An epic as big as the land that shaped it.
I've read (and largely enjoyed) several James Michener novels through the years, and Texas has the size and scope that's perfect for the Michener's brand of meticulously researched historical fiction. I was all set to take the small-screen adaptation Texas seriously—but then the DVD menu loaded up and what should I see but an airbrushed photo of Patrick Duffy looking like he belongs on the cover of a cheap paperback romance. Though it's impossible to take Texas seriously after such a sight, it does reveal the tension that keeps Texas from being great: though it wants to be an epic story of the fight for Texas to be apart from Mexico, it's ultimately too slick for its own good.
Narrated by Charlton Heston, Texas tells the story of the Texas revolution that severed the future-state from Santa Ana-controlled Mexico, and it largely focuses on the near-mythic men who were in charge of that revolution: Stephen Austin (Patrick Duffy, Dallas), Sam Houston (Stacy Keach, American History X), Jim Bowie (David Keith, An Officer and a Gentleman) and Davy Crockett (John Schneider, The Dukes of Hazzard).
I freely admit that I've read and enjoyed several Michener novels. However, I can't really tell you which ones. I know I read Hawaii for summer reading in high school, and there were several of his books lying around the house as I grew up, but for the life of me I can't remember if Texas was one of his novels that I read. Part of the problem is that my memory is hazy over a decade later, but at least part of the blame rests on Michener's shoulders. Though the specifics of each of his novels are very different—informed as they are by reams and reams of historical research—all the ones I encountered follow the same basic structure. He spends a few pages on the geological forces that shaped the area in question, then some time on what we know of the first inhabitants, and then the rest of the book is dedicated to following a multigenerational story across the most significant years in the area's history.
Texas wisely chooses to dispense with Michener's grand structure. The film starts with Stephen Austin's attempts to create a settlement in Texas that has special dispensation with the Mexican government, and follows him and the other famous Texans through their growing dissatisfaction with Santa Ana towards the eventual succession of Texas from Mexico.

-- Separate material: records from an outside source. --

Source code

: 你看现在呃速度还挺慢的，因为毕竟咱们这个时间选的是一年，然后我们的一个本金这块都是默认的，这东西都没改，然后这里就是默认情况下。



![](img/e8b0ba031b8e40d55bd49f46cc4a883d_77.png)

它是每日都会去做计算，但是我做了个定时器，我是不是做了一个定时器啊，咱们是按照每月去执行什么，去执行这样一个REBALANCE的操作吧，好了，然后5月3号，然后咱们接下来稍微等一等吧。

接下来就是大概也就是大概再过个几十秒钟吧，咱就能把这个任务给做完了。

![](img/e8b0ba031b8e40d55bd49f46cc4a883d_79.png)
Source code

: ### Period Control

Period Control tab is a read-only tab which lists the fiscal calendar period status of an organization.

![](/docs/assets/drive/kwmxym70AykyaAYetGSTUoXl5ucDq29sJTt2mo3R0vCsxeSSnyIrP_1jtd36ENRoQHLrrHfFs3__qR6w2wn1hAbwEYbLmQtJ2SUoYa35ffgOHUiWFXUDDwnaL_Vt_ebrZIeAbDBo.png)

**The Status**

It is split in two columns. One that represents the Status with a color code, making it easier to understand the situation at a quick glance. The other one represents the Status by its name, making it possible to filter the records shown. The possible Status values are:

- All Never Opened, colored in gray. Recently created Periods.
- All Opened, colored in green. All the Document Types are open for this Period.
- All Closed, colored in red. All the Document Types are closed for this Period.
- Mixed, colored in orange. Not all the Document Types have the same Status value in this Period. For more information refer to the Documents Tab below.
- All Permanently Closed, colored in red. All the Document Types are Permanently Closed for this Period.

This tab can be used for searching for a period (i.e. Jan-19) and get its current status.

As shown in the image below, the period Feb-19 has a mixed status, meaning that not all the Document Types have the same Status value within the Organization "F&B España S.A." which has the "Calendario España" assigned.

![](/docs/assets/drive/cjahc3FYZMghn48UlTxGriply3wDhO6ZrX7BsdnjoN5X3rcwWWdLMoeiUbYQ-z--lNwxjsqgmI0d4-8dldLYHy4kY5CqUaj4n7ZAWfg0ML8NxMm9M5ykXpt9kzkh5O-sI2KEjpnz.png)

For what it is, Texas isn't terrible. As a mid-nineties take on the TV Western, it's standing in the long shadow of the vastly superior Lonesome Dove but as a pretty potted version of Texas history that focuses on the great men behind the state's independence it could be worse. The cast are all game to play these towering, near-mythic figures, the (surprisingly high) budget allows for some nice shots of the Texas landscape, and the story moves pretty smoothly over the three-hour running time moving from significant event to significant event with some interpersonal shenanigans thrown in to catch the melodrama audience.
This DVD does the show a service as well. The 1.33:1 transfer is "newly enhanced" and looks pretty good, especially for a mid-nineties television production. The dusty, often brown Texas landscape is well reproduced here, with a decent amount of detail and good color saturation. The whole affair looks a bit too slick and/or shiny to really sell the historical setting, but that means this DVD transfer looks better than expected. Despite the three-hour runtime, Texas doesn't have any significant compression problems or digital artefacts. The stereo audio handles both the dialogue and the slightly bombastic score with balanced ease.
Extras are surprisingly extensive for this kind of product, though hardly groundbreaking. We get the show's trailer, an extended promo, and a short making-of featurette. Since Texas was a $12 million made-for-TV flick in 1994 it had a lot of hype, and it's nice to see that material included on this DVD.
The problem with Texas, though, is that it's redundant before it starts. It tells the same old story of Texas' heroic fight for independence, and while it's interesting at times to see the men behind the history, Texas spends too much time with the bigger picture that we all know from the history books instead of giving us insights into their characters. The overall look of the film—personified by romance-cover Duffy—is also a bit too slick, and distracts from the historical setting. I don't expect a major television adaptation to go too dark, but a bit of dirtying-up would have helped the show tremendously.
Texas is worth tracking down for fans of the actors or Michener's novel, but if you're going to invest three or more hours in a story of the settling of America then there are several other productions that deserve your time more. With that said, Texas isn't without its charms—especially the performances—and this DVD is solid enough to make it worth a rental for the curious.